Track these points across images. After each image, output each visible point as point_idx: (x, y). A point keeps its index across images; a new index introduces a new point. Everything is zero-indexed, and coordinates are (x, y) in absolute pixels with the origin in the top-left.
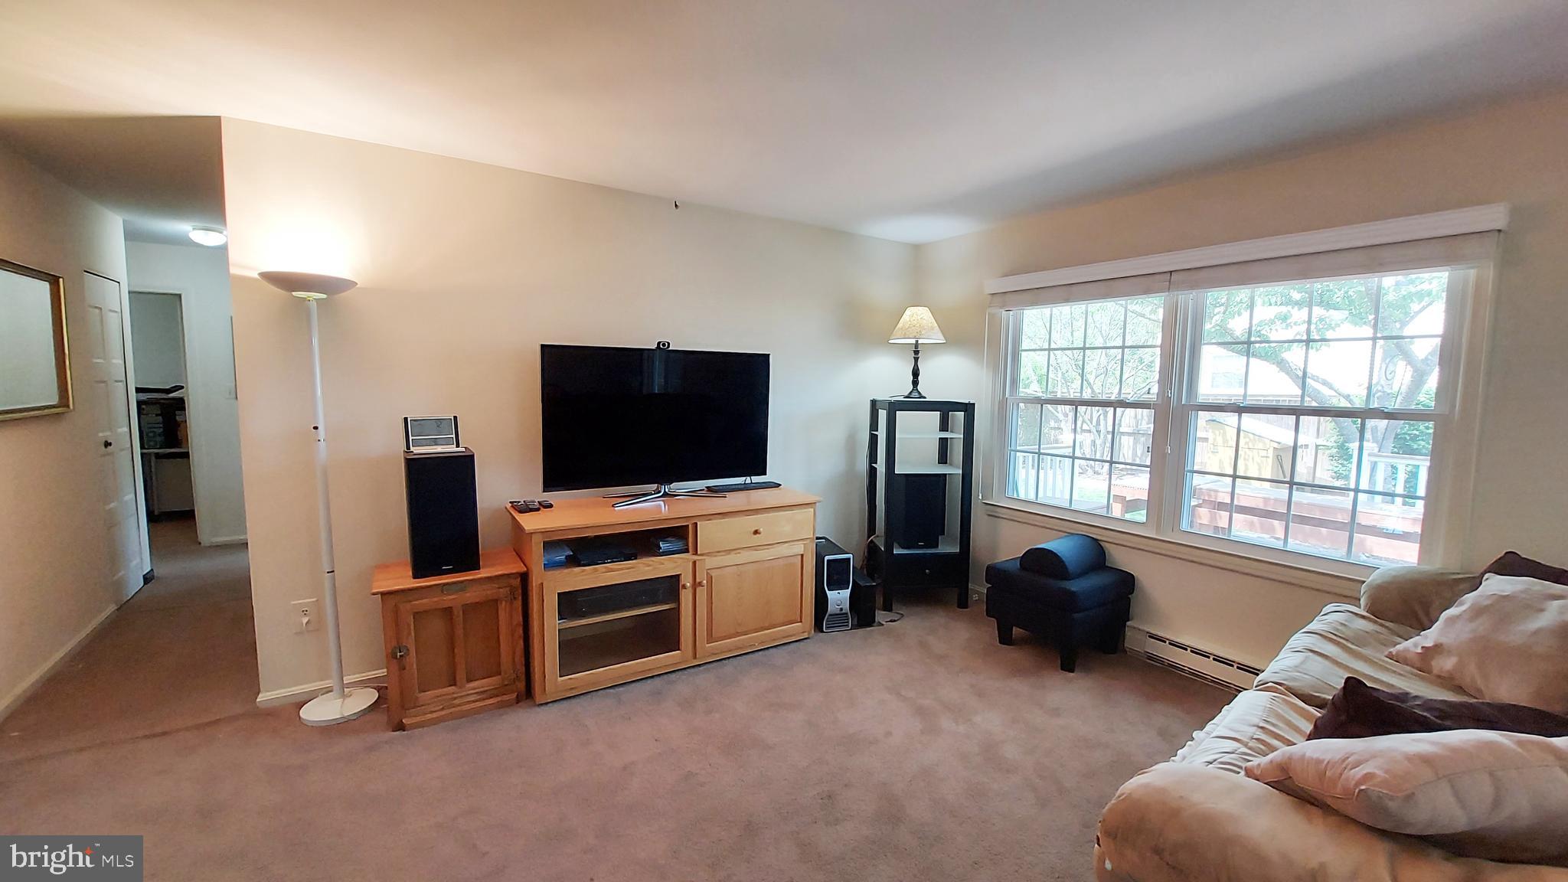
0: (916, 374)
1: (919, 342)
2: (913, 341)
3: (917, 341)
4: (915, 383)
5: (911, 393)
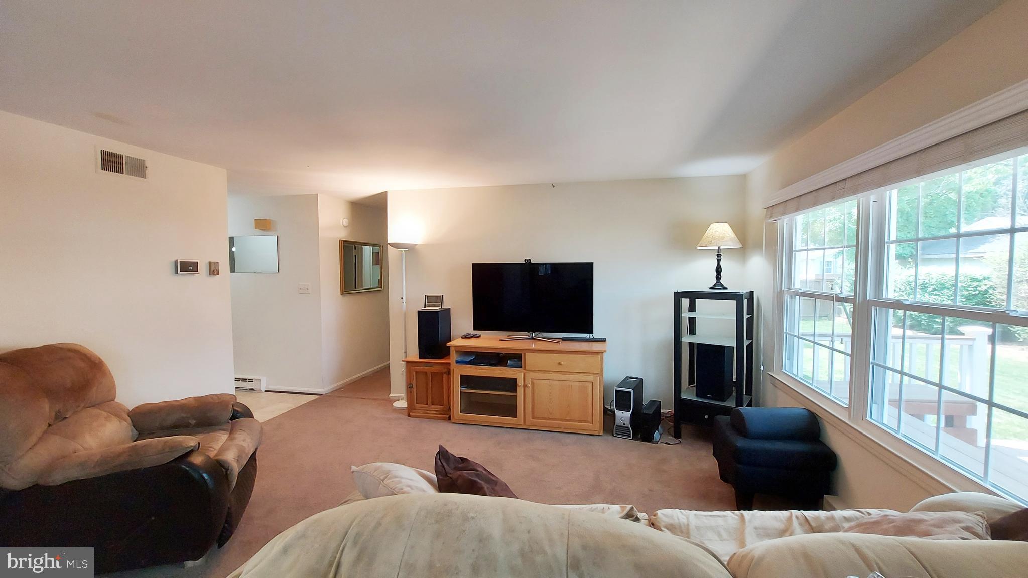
0: (719, 270)
1: (721, 248)
2: (717, 248)
4: (718, 278)
5: (715, 285)
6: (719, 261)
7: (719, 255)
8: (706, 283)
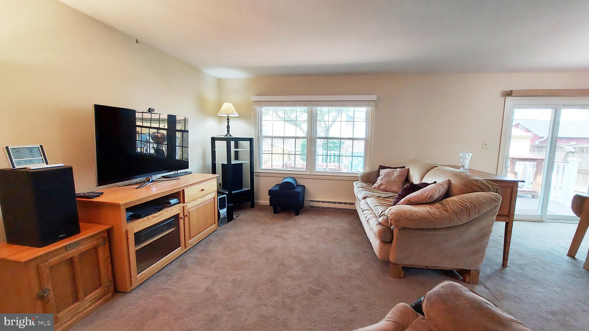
0: (228, 127)
1: (229, 116)
2: (227, 115)
3: (228, 115)
4: (228, 131)
5: (227, 135)
6: (228, 122)
7: (228, 120)
8: (223, 133)
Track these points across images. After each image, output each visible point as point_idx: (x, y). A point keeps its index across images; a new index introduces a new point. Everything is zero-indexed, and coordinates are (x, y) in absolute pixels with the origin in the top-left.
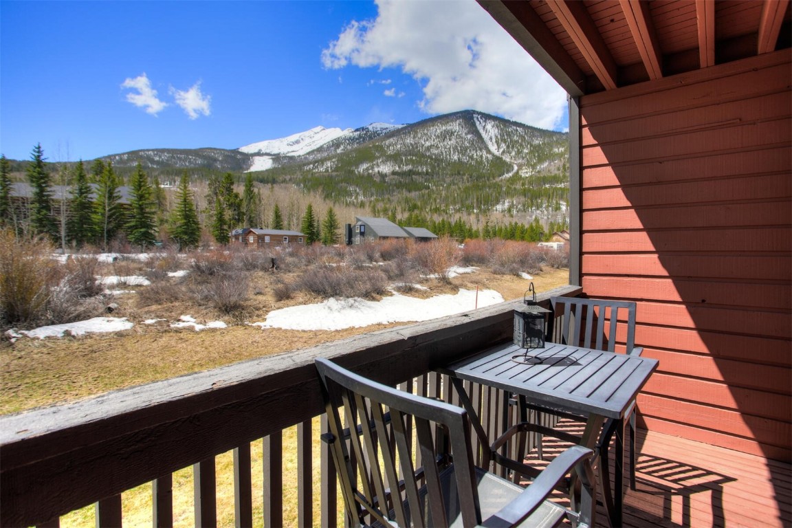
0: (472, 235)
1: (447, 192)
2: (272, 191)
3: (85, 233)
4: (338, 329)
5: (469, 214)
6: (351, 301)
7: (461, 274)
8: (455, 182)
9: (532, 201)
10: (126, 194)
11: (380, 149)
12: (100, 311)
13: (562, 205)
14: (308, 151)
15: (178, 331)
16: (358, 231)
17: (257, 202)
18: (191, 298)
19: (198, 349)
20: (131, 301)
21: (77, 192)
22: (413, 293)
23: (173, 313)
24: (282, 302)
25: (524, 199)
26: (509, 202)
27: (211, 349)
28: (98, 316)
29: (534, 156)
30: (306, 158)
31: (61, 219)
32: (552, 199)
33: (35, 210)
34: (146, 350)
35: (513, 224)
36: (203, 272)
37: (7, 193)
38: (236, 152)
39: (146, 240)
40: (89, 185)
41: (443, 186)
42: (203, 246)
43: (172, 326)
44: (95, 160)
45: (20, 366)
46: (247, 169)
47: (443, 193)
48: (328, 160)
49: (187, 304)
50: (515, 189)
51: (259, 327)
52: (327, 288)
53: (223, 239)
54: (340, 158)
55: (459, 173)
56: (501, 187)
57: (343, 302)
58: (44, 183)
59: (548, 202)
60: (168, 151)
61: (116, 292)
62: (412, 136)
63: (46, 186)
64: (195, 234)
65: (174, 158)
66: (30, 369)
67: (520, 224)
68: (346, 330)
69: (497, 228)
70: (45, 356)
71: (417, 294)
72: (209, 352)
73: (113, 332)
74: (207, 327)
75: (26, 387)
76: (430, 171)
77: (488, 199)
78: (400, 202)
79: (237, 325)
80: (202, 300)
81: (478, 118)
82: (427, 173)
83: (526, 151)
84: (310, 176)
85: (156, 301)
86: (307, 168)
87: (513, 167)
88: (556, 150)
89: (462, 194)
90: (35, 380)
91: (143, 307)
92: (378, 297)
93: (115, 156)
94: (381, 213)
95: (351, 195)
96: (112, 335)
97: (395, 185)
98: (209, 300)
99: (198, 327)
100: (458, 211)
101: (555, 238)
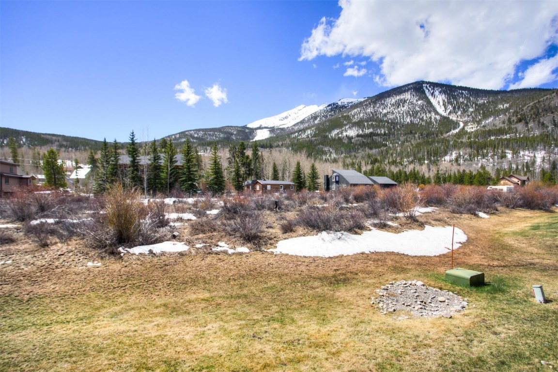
0: (424, 181)
1: (402, 148)
2: (271, 153)
3: (157, 185)
4: (331, 256)
5: (421, 164)
6: (339, 234)
7: (423, 213)
8: (408, 139)
9: (478, 152)
10: (180, 159)
11: (348, 118)
12: (169, 237)
13: (507, 153)
14: (294, 124)
15: (217, 253)
16: (334, 180)
17: (261, 161)
18: (224, 230)
19: (232, 267)
20: (186, 231)
21: (153, 159)
22: (387, 228)
23: (213, 240)
24: (287, 234)
25: (470, 150)
26: (456, 153)
27: (240, 268)
28: (167, 240)
29: (480, 113)
30: (293, 129)
31: (145, 177)
32: (498, 149)
33: (131, 171)
34: (198, 266)
35: (461, 171)
36: (229, 211)
37: (117, 162)
38: (245, 127)
39: (192, 190)
40: (159, 154)
41: (398, 144)
42: (227, 193)
43: (213, 249)
44: (162, 139)
45: (126, 272)
46: (253, 139)
47: (399, 148)
48: (309, 129)
49: (222, 234)
50: (462, 142)
51: (272, 253)
52: (320, 224)
53: (239, 188)
54: (318, 127)
55: (411, 133)
56: (449, 141)
57: (333, 235)
58: (136, 154)
59: (494, 151)
60: (203, 130)
61: (177, 224)
62: (372, 106)
63: (136, 157)
64: (222, 185)
65: (206, 135)
66: (131, 275)
67: (467, 171)
68: (337, 257)
69: (447, 175)
70: (139, 266)
71: (390, 230)
72: (239, 270)
73: (177, 252)
74: (237, 251)
75: (130, 287)
76: (387, 132)
77: (438, 152)
78: (364, 158)
79: (257, 250)
80: (231, 231)
81: (427, 87)
82: (385, 134)
83: (471, 110)
84: (296, 142)
85: (202, 231)
86: (293, 136)
87: (459, 124)
88: (501, 107)
89: (414, 149)
90: (135, 282)
91: (194, 235)
92: (359, 231)
93: (172, 135)
94: (350, 167)
95: (326, 154)
96: (177, 254)
97: (360, 145)
98: (236, 232)
99: (231, 251)
100: (412, 162)
101: (502, 182)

--------------------------------

§ **Exercise goal**:
Please update the listing above by replacing "top-left" with "upper-left" everywhere it appears, changing nothing else. Leave the pictures out of your version.

§ **Exercise solution**:
Track these points across images. After each image, output each visible point as point_idx: (x, y). A point keeps its index across images; a new index introduces a new point. Everything is zero-indexed, and coordinates are (x, y) in absolute pixels with the origin in the upper-left.
0: (916, 374)
1: (919, 342)
2: (913, 341)
3: (917, 341)
4: (915, 383)
5: (911, 393)
0: (719, 270)
1: (721, 248)
2: (717, 248)
4: (718, 278)
5: (715, 285)
6: (719, 261)
7: (719, 255)
8: (706, 283)
0: (228, 127)
1: (229, 116)
2: (227, 115)
3: (228, 115)
4: (228, 131)
5: (227, 135)
6: (228, 122)
7: (228, 120)
8: (223, 133)
Track these points across images. After each image, output each visible point as point_idx: (x, y). A point keeps its index across images; a new index introduces a new point. Everything is zero-indexed, and coordinates are (x, y) in absolute pixels with the origin in the upper-left.
0: (472, 235)
1: (447, 192)
2: (272, 191)
3: (85, 233)
4: (338, 329)
5: (469, 214)
6: (351, 301)
7: (461, 274)
8: (455, 182)
9: (532, 201)
10: (126, 194)
11: (380, 149)
12: (100, 311)
13: (562, 205)
14: (308, 151)
15: (178, 331)
16: (358, 231)
17: (257, 202)
18: (191, 298)
19: (198, 349)
20: (131, 301)
21: (77, 192)
22: (413, 293)
23: (173, 313)
24: (282, 302)
25: (524, 199)
26: (509, 202)
27: (211, 349)
28: (98, 316)
29: (534, 156)
30: (306, 158)
31: (61, 219)
32: (552, 199)
33: (35, 210)
34: (146, 350)
35: (513, 224)
36: (203, 272)
37: (7, 193)
38: (236, 152)
39: (146, 240)
40: (89, 185)
41: (443, 186)
42: (203, 246)
43: (172, 326)
44: (95, 160)
45: (20, 366)
46: (247, 169)
47: (443, 193)
48: (328, 160)
49: (187, 304)
50: (515, 189)
51: (259, 327)
52: (327, 288)
53: (223, 239)
54: (340, 158)
55: (459, 173)
56: (501, 187)
57: (343, 302)
58: (44, 183)
59: (548, 202)
60: (168, 151)
61: (116, 292)
62: (412, 136)
63: (46, 186)
64: (195, 234)
65: (174, 158)
66: (30, 369)
67: (520, 224)
68: (346, 330)
69: (497, 228)
70: (45, 356)
71: (417, 294)
72: (209, 352)
73: (113, 332)
74: (207, 327)
75: (26, 387)
76: (430, 171)
77: (488, 199)
78: (400, 202)
79: (237, 325)
80: (202, 300)
81: (478, 118)
82: (427, 173)
83: (526, 151)
84: (310, 176)
85: (156, 301)
86: (307, 168)
87: (513, 167)
88: (556, 150)
89: (462, 194)
90: (35, 380)
91: (143, 307)
92: (378, 297)
93: (115, 156)
94: (381, 213)
95: (351, 195)
96: (112, 335)
97: (395, 185)
98: (209, 300)
99: (198, 327)
100: (458, 211)
101: (555, 238)
0: (424, 181)
1: (402, 148)
2: (271, 153)
3: (157, 185)
4: (331, 256)
5: (421, 164)
6: (339, 234)
7: (423, 213)
8: (408, 139)
9: (478, 152)
10: (180, 159)
11: (348, 118)
12: (169, 237)
13: (507, 153)
14: (294, 124)
15: (217, 253)
16: (334, 180)
17: (261, 161)
18: (224, 230)
19: (232, 267)
20: (186, 231)
21: (153, 159)
22: (387, 228)
23: (213, 240)
24: (287, 234)
25: (470, 150)
26: (456, 153)
27: (240, 268)
28: (167, 240)
29: (480, 113)
30: (293, 129)
31: (145, 177)
32: (498, 149)
33: (131, 171)
34: (198, 266)
35: (461, 171)
36: (229, 211)
37: (117, 162)
38: (245, 127)
39: (192, 190)
40: (159, 154)
41: (398, 144)
42: (227, 193)
43: (213, 249)
44: (162, 139)
45: (126, 272)
46: (253, 139)
47: (399, 148)
48: (309, 129)
49: (222, 234)
50: (462, 142)
51: (272, 253)
52: (320, 224)
53: (239, 188)
54: (318, 127)
55: (411, 133)
56: (449, 141)
57: (333, 235)
58: (136, 154)
59: (494, 151)
60: (203, 130)
61: (177, 224)
62: (372, 106)
63: (136, 157)
64: (222, 185)
65: (206, 135)
66: (131, 275)
67: (467, 171)
68: (337, 257)
69: (447, 175)
70: (139, 266)
71: (390, 230)
72: (239, 270)
73: (177, 252)
74: (237, 251)
75: (130, 287)
76: (387, 132)
77: (438, 152)
78: (364, 158)
79: (257, 250)
80: (231, 231)
81: (427, 87)
82: (385, 134)
83: (471, 110)
84: (296, 142)
85: (202, 231)
86: (293, 136)
87: (459, 124)
88: (501, 107)
89: (414, 149)
90: (135, 282)
91: (194, 235)
92: (359, 231)
93: (172, 135)
94: (350, 167)
95: (326, 154)
96: (177, 254)
97: (360, 145)
98: (236, 232)
99: (231, 251)
100: (412, 162)
101: (502, 182)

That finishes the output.